DBSCAN

From Wikipedia, the free encyclopedia

Please help improve this article or section by expanding it.
Further information might be found on the talk page or at requests for expansion. (October 2007)

DBSCAN (Density-Based Spatial Clustering of Applications with Noise) is a data clustering algorithm proposed by Martin Ester, Hans-Peter Kriegel, Jörg Sander and Xiaovei Xui in 1996. It is a density based clustering algorithm because it finds a number of clusters starting from the estimated density distribution of corresponding nodes. A parallelisation of the DBSCAN algorithm was presented by Domenica Arlia and Massimo Coppola in 2001.

1 Steps
2 Pseudocode
3 Advantages
4 Disadvantages
5 References

[edit] Steps

DBScan requires two parameters: epsilon (eps) and minimum points (minPts). It starts with an arbitrary starting point that has not been visited. It then finds all the neighbour points within distance eps of the starting point.

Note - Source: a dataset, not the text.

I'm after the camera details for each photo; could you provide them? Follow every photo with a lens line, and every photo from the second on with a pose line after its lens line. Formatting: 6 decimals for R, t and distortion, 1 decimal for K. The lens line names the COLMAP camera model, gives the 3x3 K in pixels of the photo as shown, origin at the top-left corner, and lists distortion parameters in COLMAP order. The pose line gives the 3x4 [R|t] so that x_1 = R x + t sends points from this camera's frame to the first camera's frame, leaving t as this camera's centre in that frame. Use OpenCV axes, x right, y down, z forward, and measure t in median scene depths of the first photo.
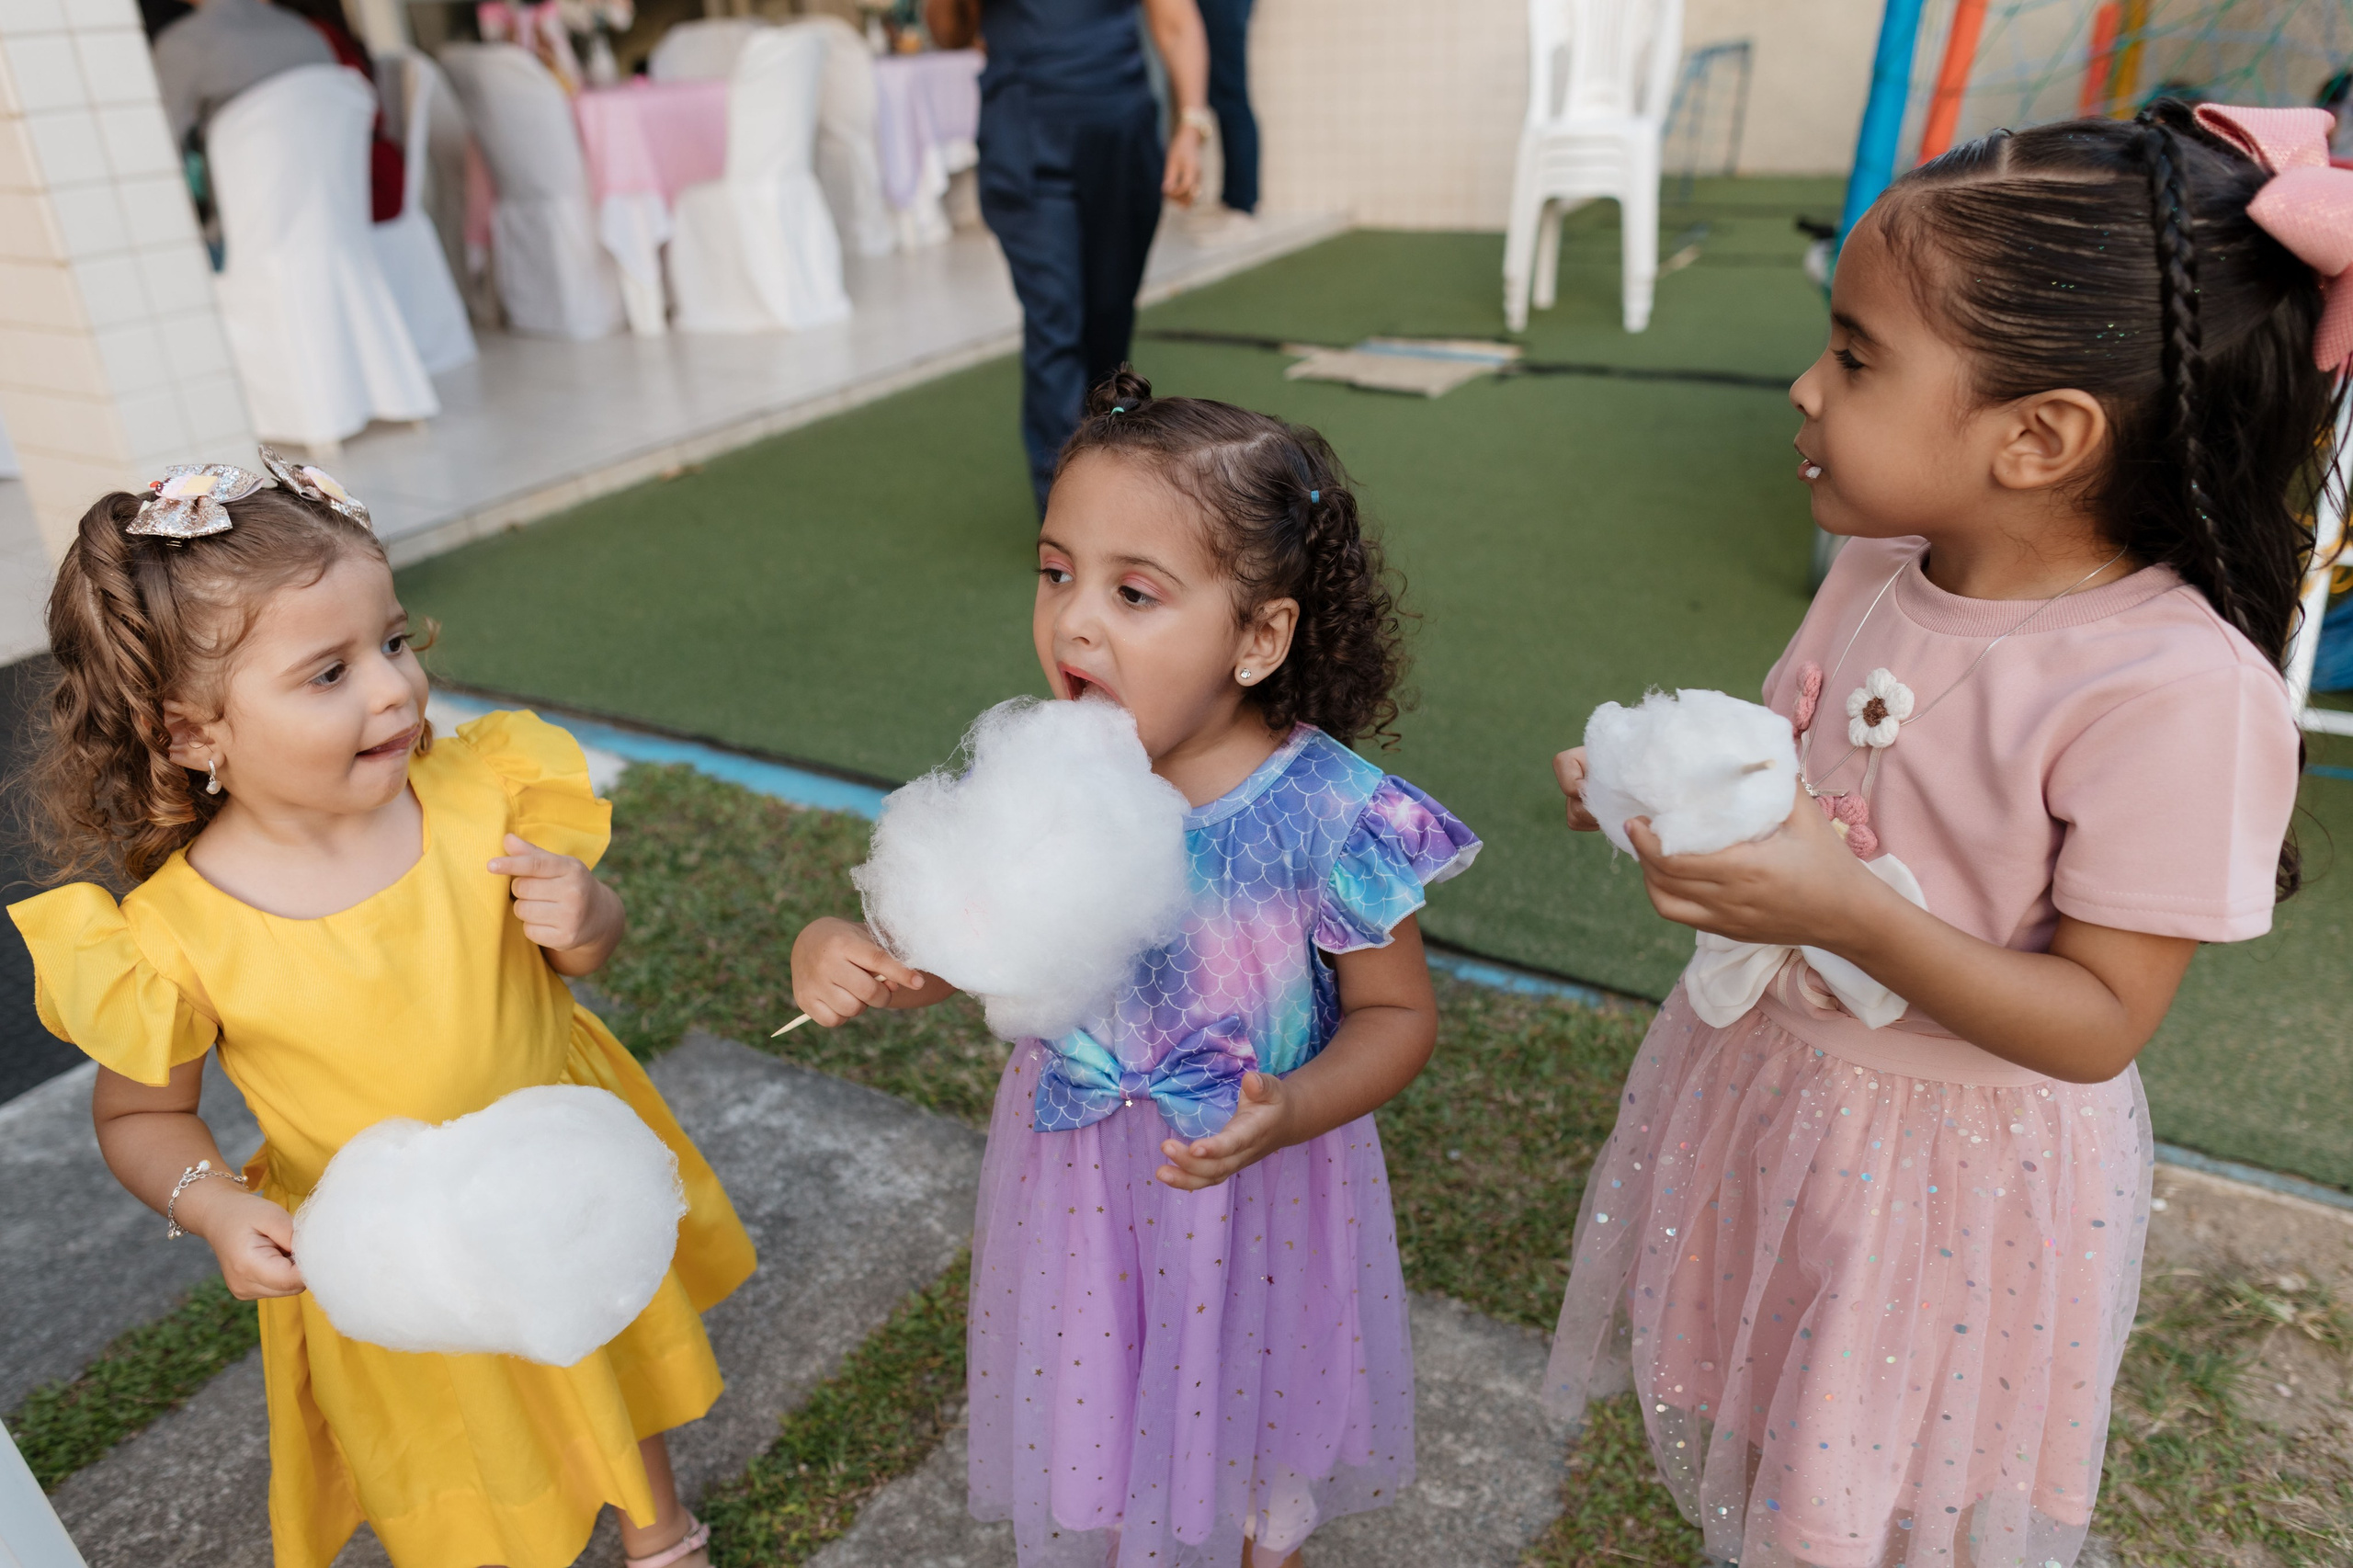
lens RADIAL K [[2145.8, 0, 1175.2], [0, 2145.8, 823.9], [0, 0, 1]] dist [0.023388, -0.007679]
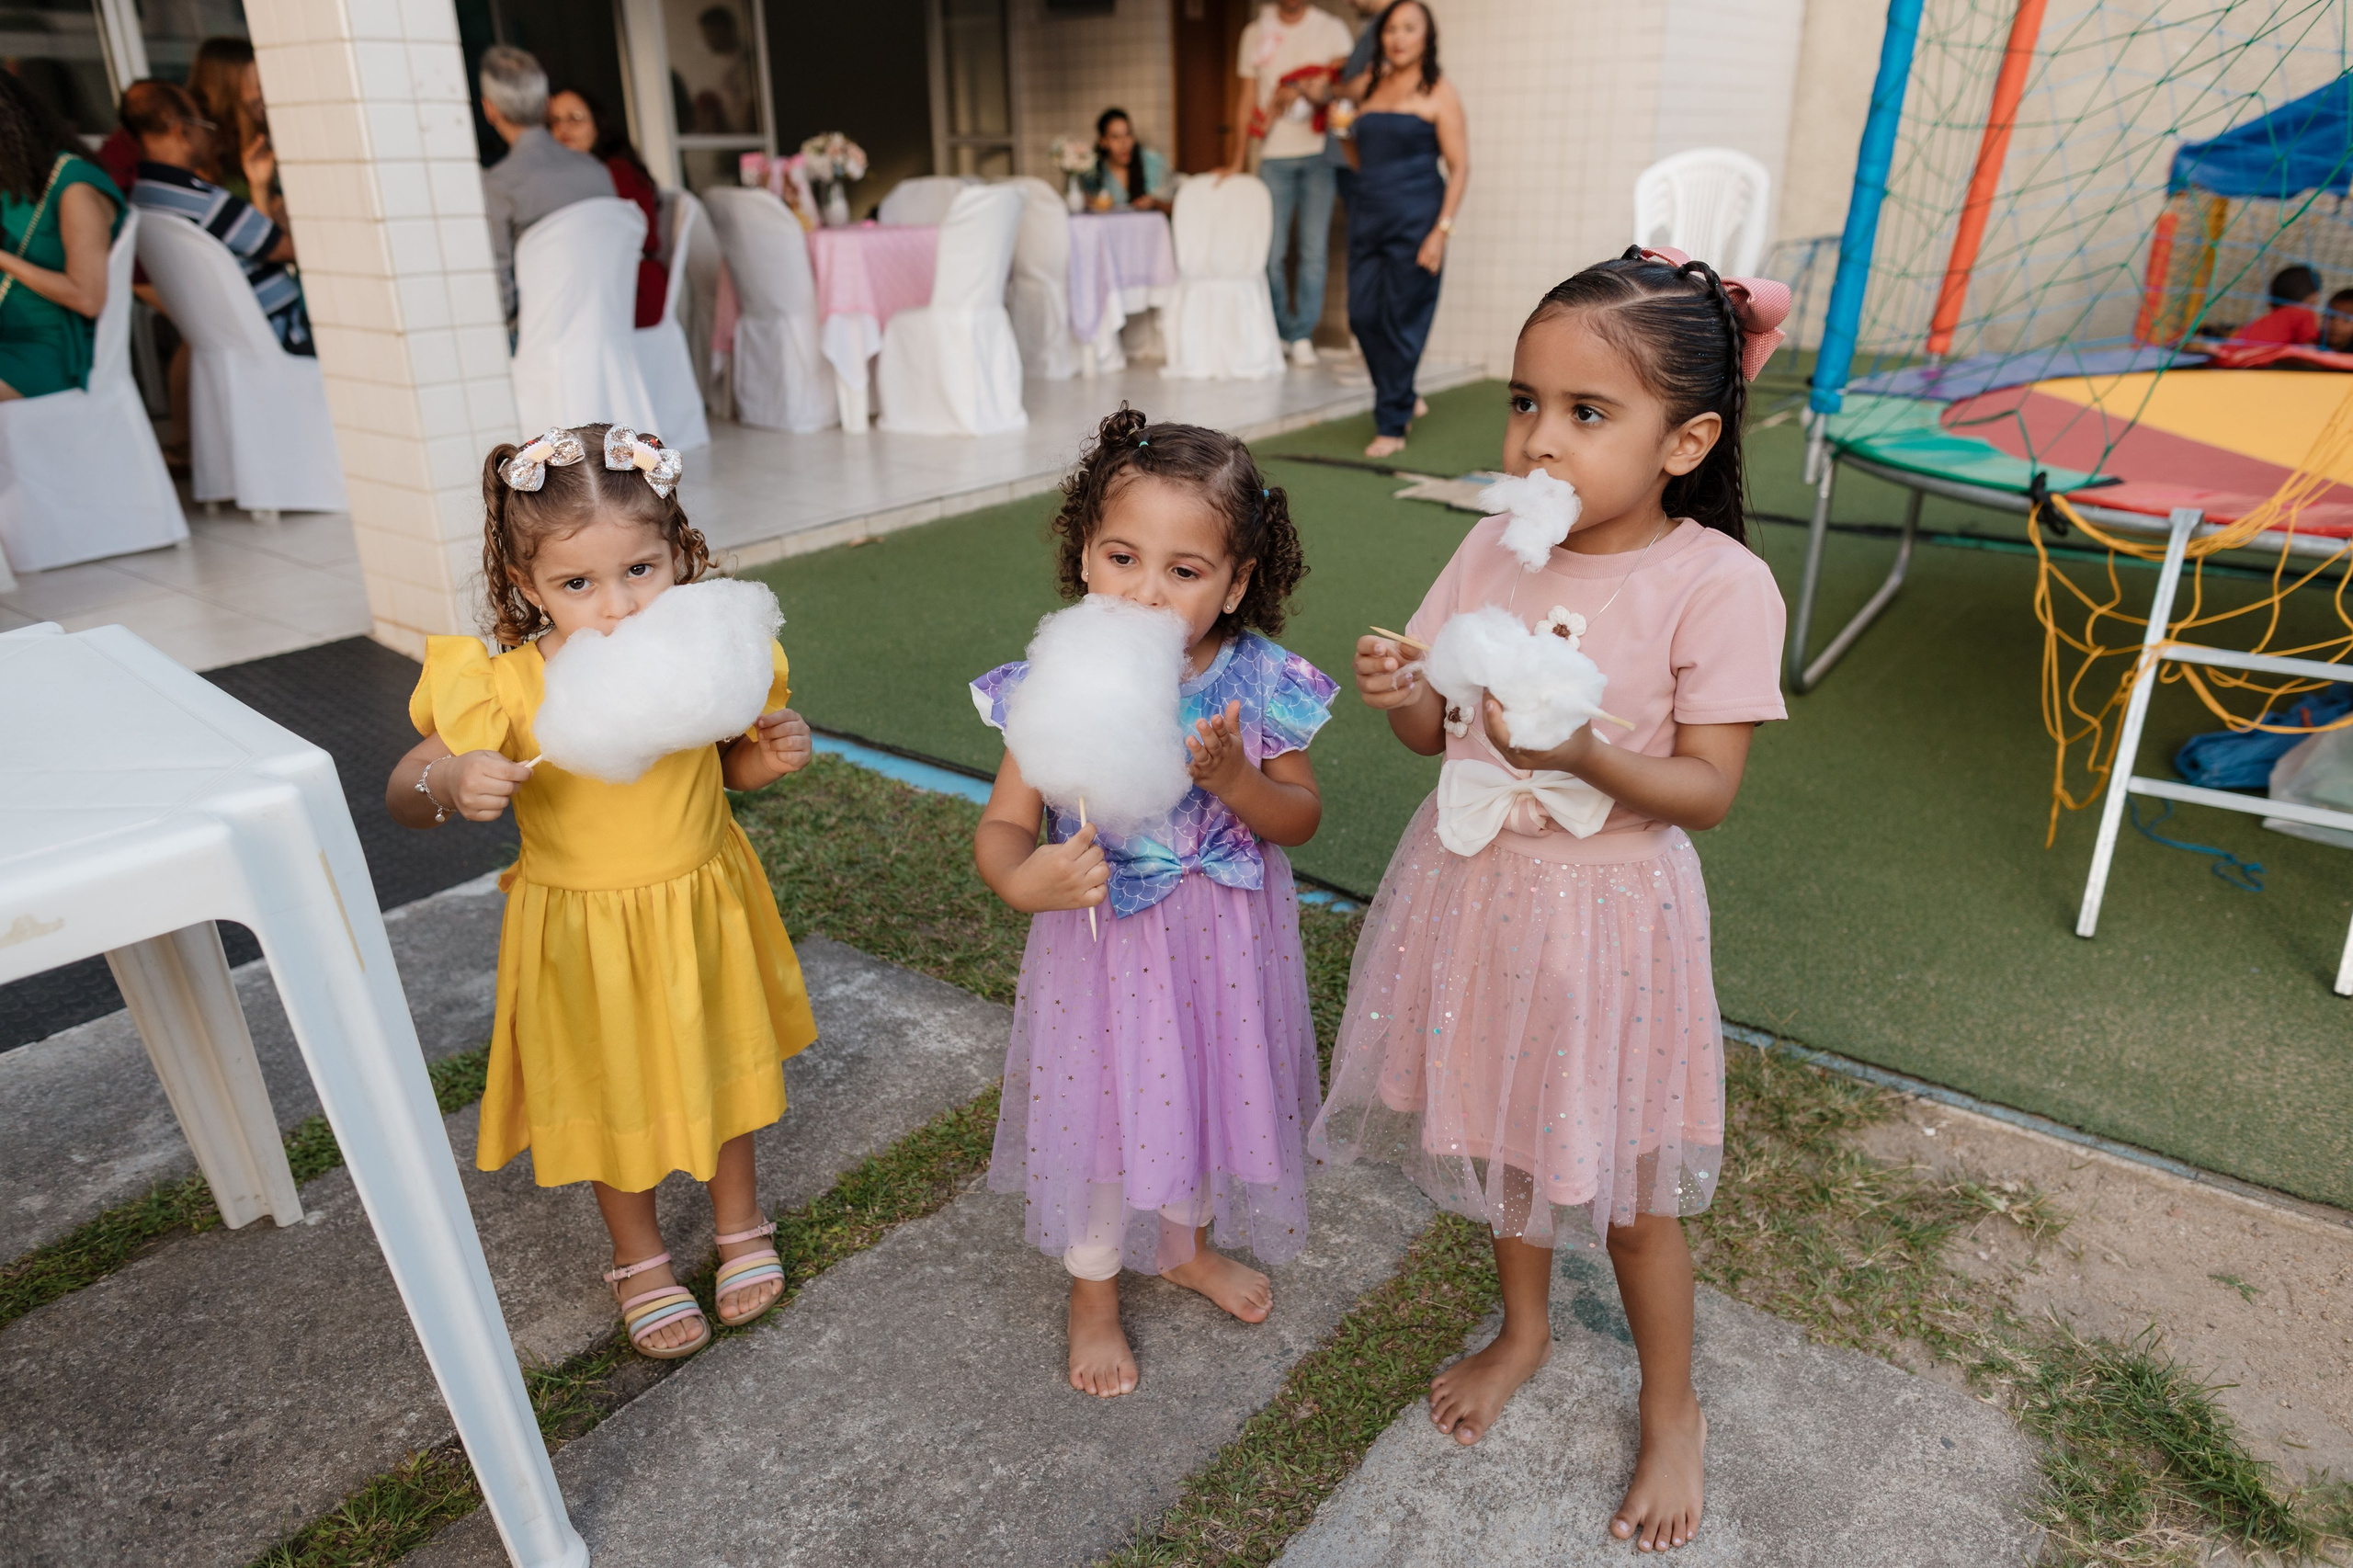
lens RADIAL K [[2245.5, 0, 1178.5], [0, 2245.5, 815.9], [0, 0, 1]] dist [0.042198, -0.001438]
pose [[0.992223, 0.071670, -0.101767, 0.133936], [-0.080444, 0.993137, -0.084901, 0.132593], [0.094984, 0.092428, 0.991179, -0.342513]]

If the number of neighbors is greater than or equal to minPts, a cluster is formed. The starting point and its neighbors are added to this cluster and the starting point is marked as visited. The algorithm then repeats the evaluation process for all the neighbours recursively.

If the number of neighbors is less than minPts, the point is marked as noise.

If a cluster is fully expanded (all points within reach are visited) then the algorithm proceeds to iterate through the remaining unvisited points in the dataset.

[edit] Pseudocode

  C = 0
  for each unvisited point P in dataset D
     N = getNeighbors (P, epsilon)
     if (sizeof(N) < minPts)
        mark P as NOISE
     else
        ++C
        mark P as visited
        add P to cluster C
        recurse (N)

[edit] Advantages

1. DBScan does not require you to know the number of clusters in the data a priori. Compare this with K Means.

2. DBScan does not have a bias towards a particular cluster shape or size. Compare this with K Means.

3. DBScan is resistant to noise and provides a means of filtering for noise if desired.

[edit] Disadvantages

1. DBScan does not respond well to high dimensional data. As dimensionality increases, so does the relative distance between points making it harder to perform density analysis.

2. DBScan does not respond well to data sets with varying densities.

[edit] References

"A Density-Based Algorithm for Discovering Clusters in Large Spatial Databases with Noise". Proceedings of 2nd International Conference on KDD, AAAI Press. Retrieved on 2007-10-15.

"Experiments in Parallel Clustering with DBSCAN". Euro-Par 2001: Parallel Processing: 7th International Euro-Par Conference Manchester, UK August 28-31, 2001, Proceedings, Springer Berlin. Retrieved on 2004-02-19.